The descriptions contained herein of the Financing Agreement, the Stock Pledge, the Mortgage, the Subordinated Notes, the Security Agreement and the Second Mortgage are qualified in their entirety by reference to the terms of such documents, each of which is attached hereto as an exhibit and incorporated herein by this reference.
(b) Amendment No. 1 to Amended and Restated Rights Agreement
The information set forth in Item 3.03 related to the Amendment is incorporated herein by reference.

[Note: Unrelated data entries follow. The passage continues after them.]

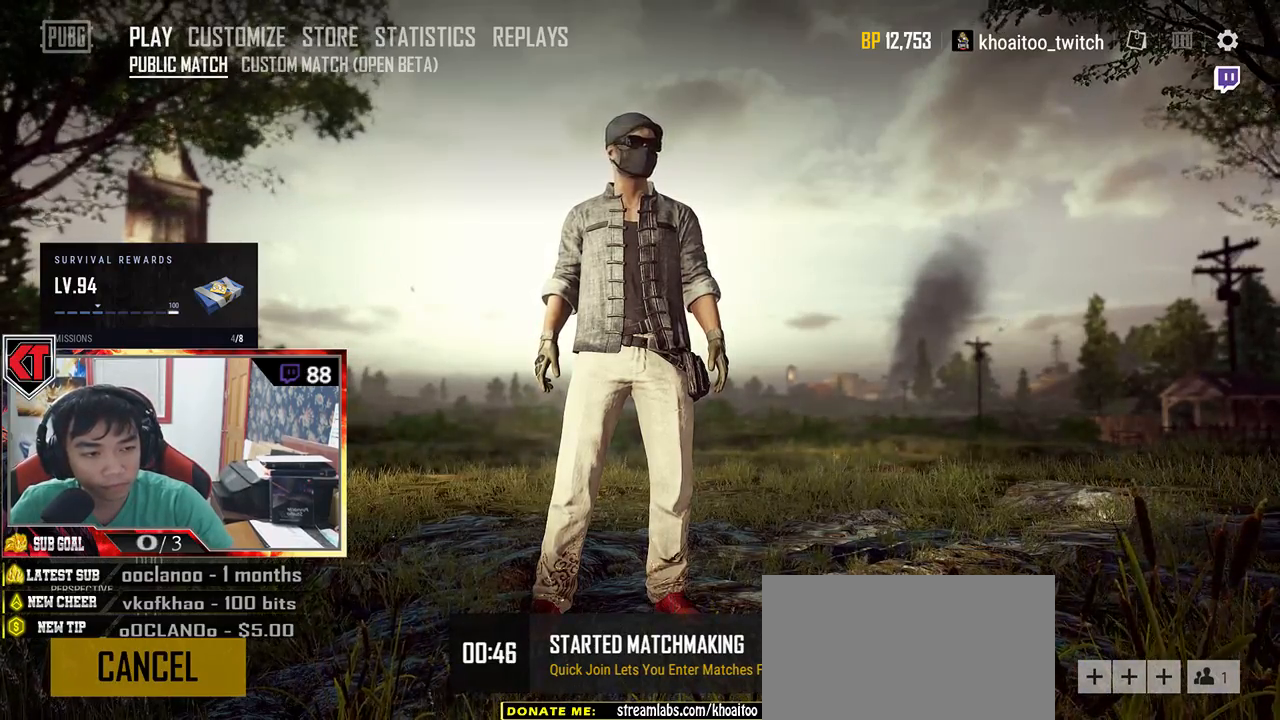
{"keys": [], "mouse": ["wheel"], "events": [[133, "mouse_wheel", "down"]]}
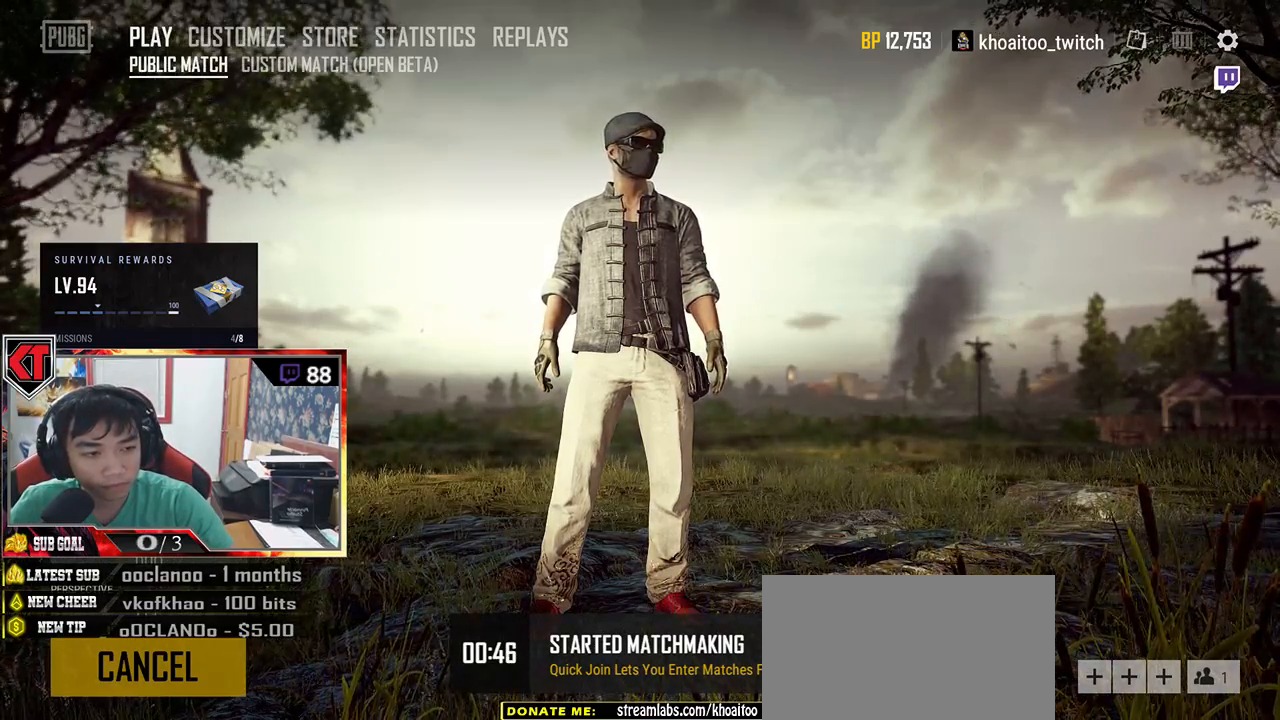
{"keys": [], "mouse": ["wheel"], "events": []}
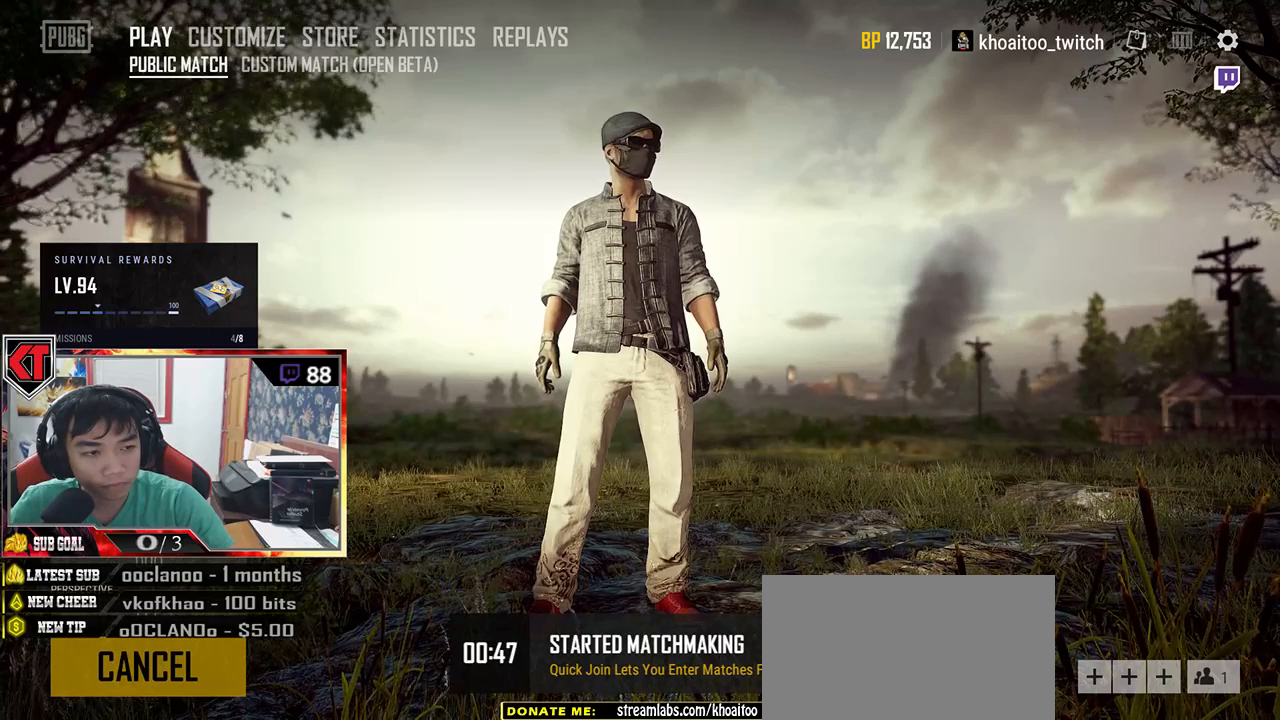
{"keys": [], "mouse": ["wheel"], "events": []}
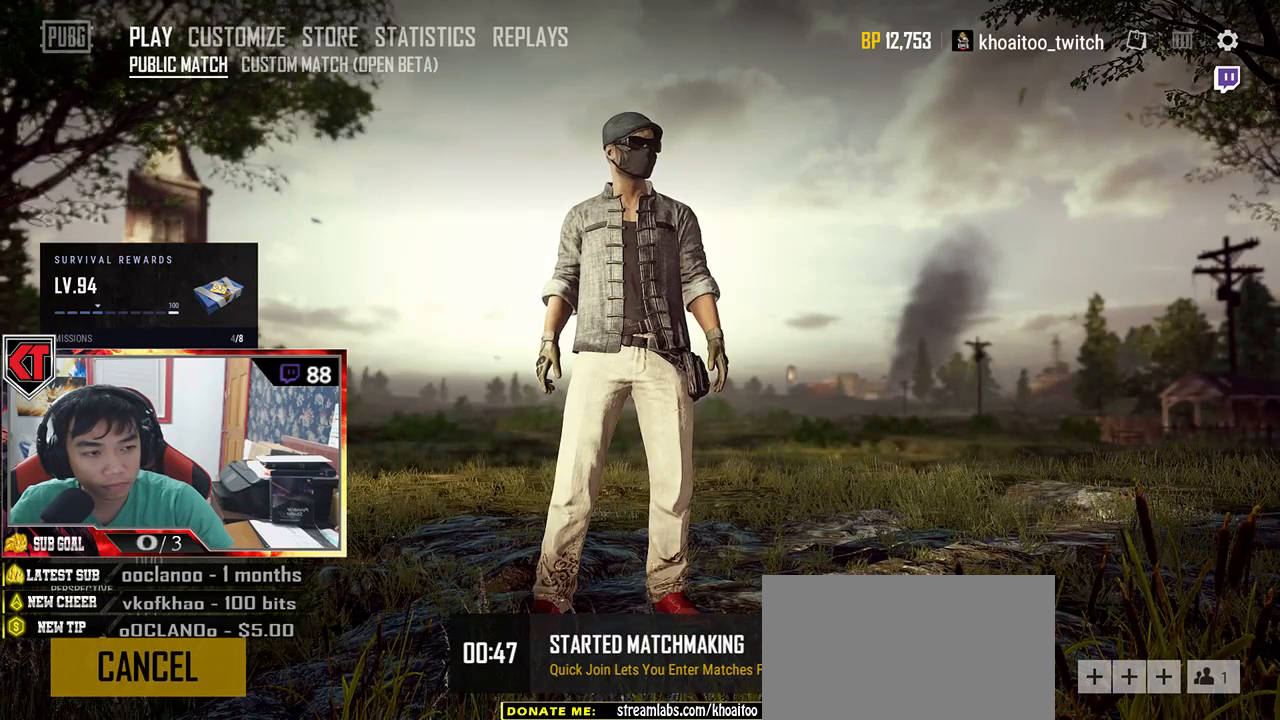
{"keys": [], "mouse": ["wheel"], "events": []}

Item 1.02. | Termination of a Material Definitive Agreement. |
The information set forth in Item 1.01 related to the Former Credit Agreement and the Former Sub Debt Agreement is incorporated herein by reference.
Item 2.03. | Creation of a Direct Financial Obligation or an Obligation under an Off-Balance Sheet Arrangement of a Registrant. |
The information set forth in Item 1.01 related to the Financing Agreement and the Subordinated Notes is incorporated herein by reference.

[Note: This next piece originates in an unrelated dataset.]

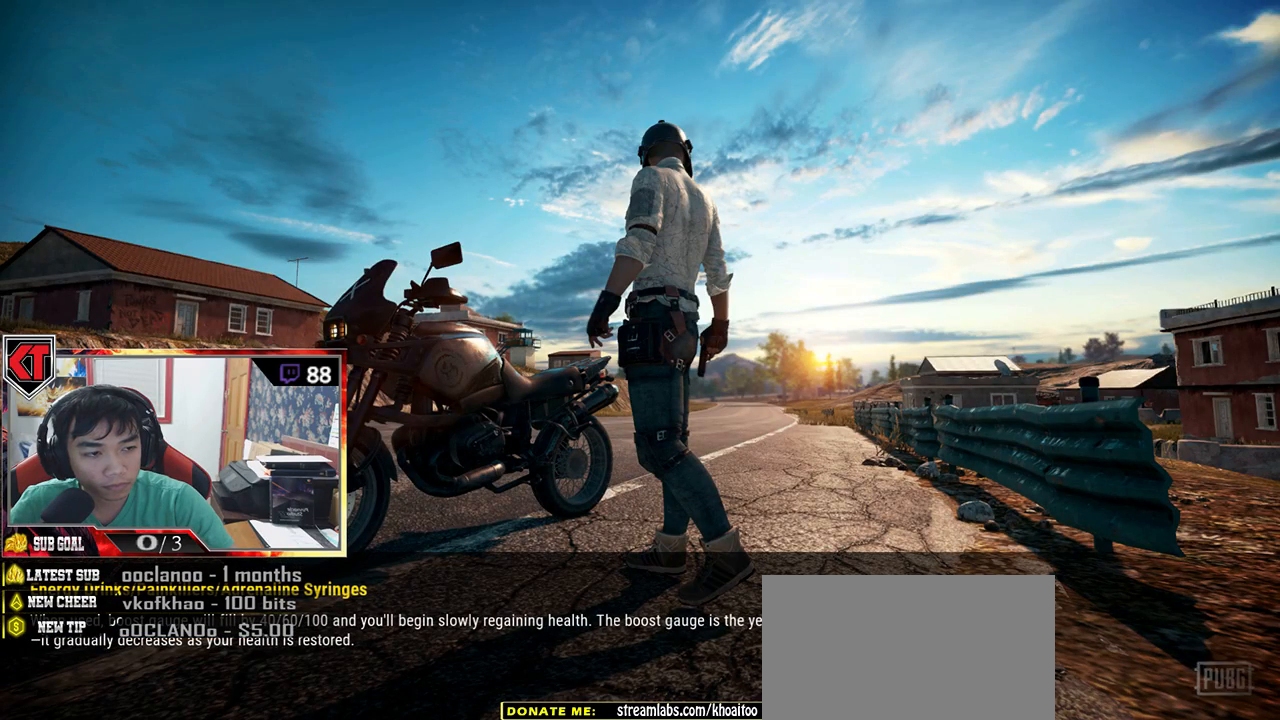
{"keys": [], "mouse": ["wheel"], "events": []}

Item 3.03. | Material Modification to Rights of Security Holders. |
On July 12, 2006, the Company and Computershare Investor Services, LLC (“Computershare”) entered into an Amendment No. 1 (the “Amendment”) to that certain Amended and Restated Rights Agreement (the “Rights Agreement”) dated as of August 6, 2003 between the Company and Computershare (as successor to SunTrust Bank as Rights Agent) regarding the Company’s common stock purchase rights.
The Amendment provides that neither E. Randall Chestnut, the Company’s President and Chief Executive Officer, nor any of his lineal descendants or any trust of which he or any such descendant is a trustee, shall be an Acquiring Person (as defined in the Rights Agreement) so long as neither Mr. Chestnut nor any such descendant or trust beneficially owns, in the aggregate, more than 15% of the Common Shares (as defined in the Rights Agreement) of the Company then outstanding. The Amendment also removes provisions in the Rights Agreement that excluded from the definition of Acquiring Person certain parties holding either the Common Stock Purchase Warrants previously issued to the Existing Lenders pursuant to the Former Sub Debt Agreement or shares of the Company issued in connection with such Common Stock Purchase Warrants.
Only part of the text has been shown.